I wrote a poem one day while having my morning coffee. Glancing out the window towards the beach. The sun had already started it's ascent upwards towards billowing clouds sailing across deep azure skies. That's when I saw what I thought was the most beautiful and interesting place I had seen a rainbow. Connecting cloud to ocean and just beautiful. It was in fact the Second most amazing appearance of a rainbow. The first is the breathtaking shot above. I shot this while in a helicopter touring the island of Maui & the Big Island. I could see the end of it, landing onto the golden landscape of the valley where light meets shade. Maybe I'm a weirdo or just too much of a romantic or maybe it's too late into the evening and I should know when to censor myself for fear of someone thinking I'm a weirdo. You know what, I'm kinda okay with people thinking I may be a little off kilter. The truth is that I have from the moment of my earliest memories, always have been a little socially awkward. I often tread the lines of being too serious and not serious enough. When one day I decided to chase my dream. I have had so much support on this journey and I have made incredible connections with people that will forever affect the person that I now am.
When I captured this rainbow and saw where it ended I immediately thought of Balance. She ends at the seam of light and dark. The proverbial pot of gold truly does exist. It exists when there is balance in your life. It exists when we see beauty, selflessness, hope & love. We are richer for having been privy to the things, places and people that enrich our lives. I felt rich, balanced and highly affected by mother nature and the serene landscape unfolding before me.
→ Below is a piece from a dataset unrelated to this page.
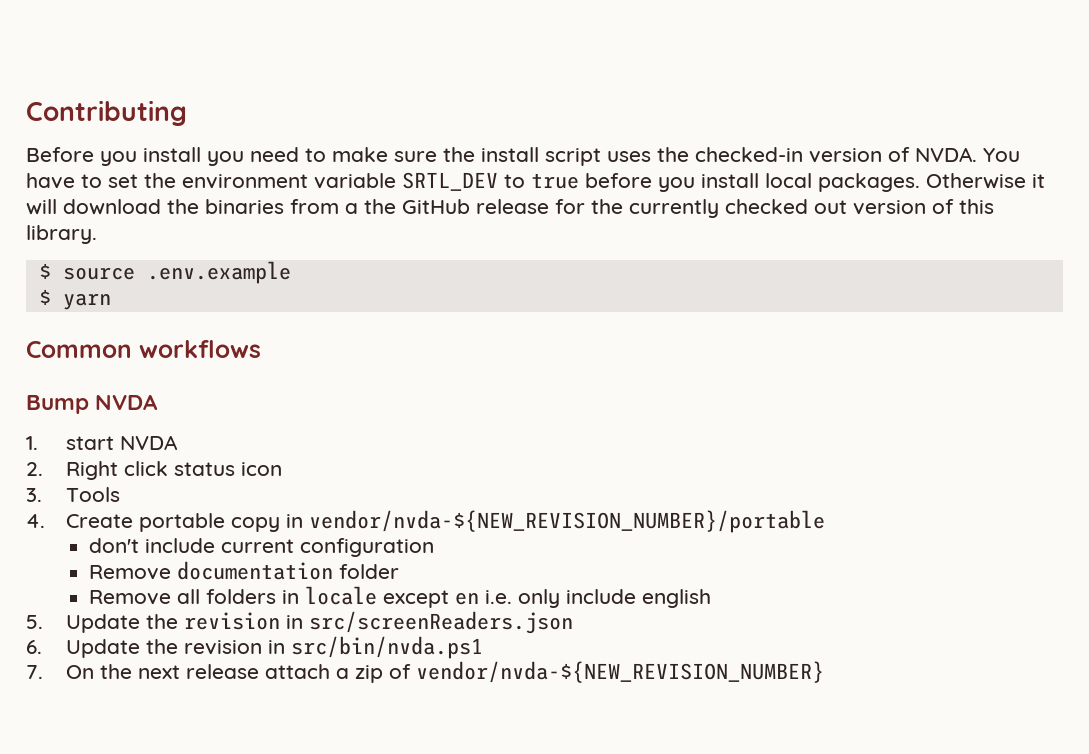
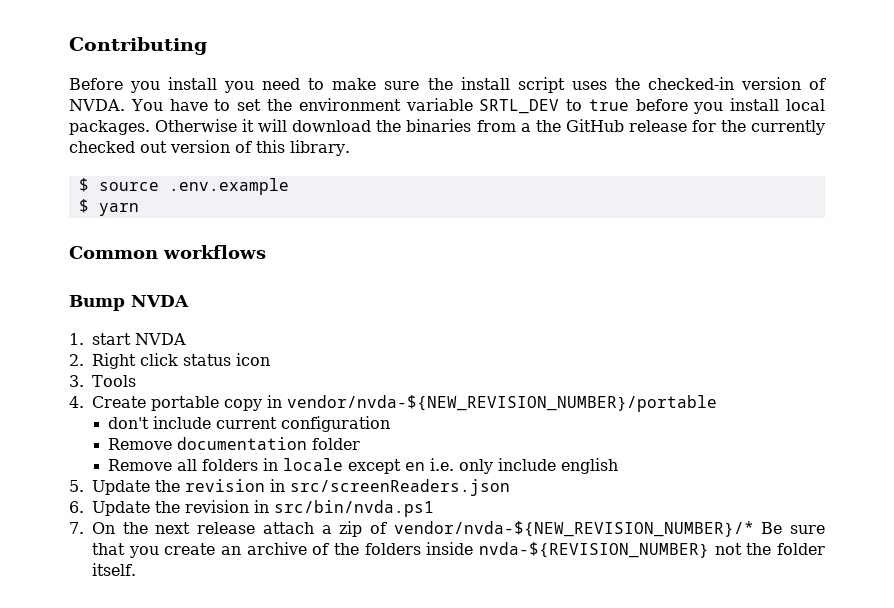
[416,661,825,683] vendor/nvda-${NEW_REVISION_NUMBER} -> [393,521,825,537] [92,542,825,558] [92,563,136,576] vendor/nvda-${NEW_REVISION_NUMBER}/* Be sure that you create an archive of the folders inside nvda-${REVISION_NUMBER} not the folder itself.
Sorry, sidetracked as per the usual ;-) Here is my attempt at poetry. Keep in mind that I don't have my poetic License(hee, hee - bad joke)
CHASING RAINBOWS
Beautiful, inexplicable in existence
I can not pin point your location-as it changes with mine & the Sun's
Yet you delight me as I chase you
Knowing that at any moment you may scamper away
disappearing as quickly as you have arrived
Rainbow, you are as precocious as a child
you run from me and giggle over your shoulder
I hope to never catch you.
The Result of our Why
Been doing some reflecting lately. Wondering mostly. Things have been evolving over the years. So have I. So has my work. So have the types of people who are drawn to our work here at the studio. Relationships. It will always come down to who do you want to spend time with and for what purposes. I would like to say that I chose to do this, but it chose me…
Thank you to our many many lovely friends past, present and future.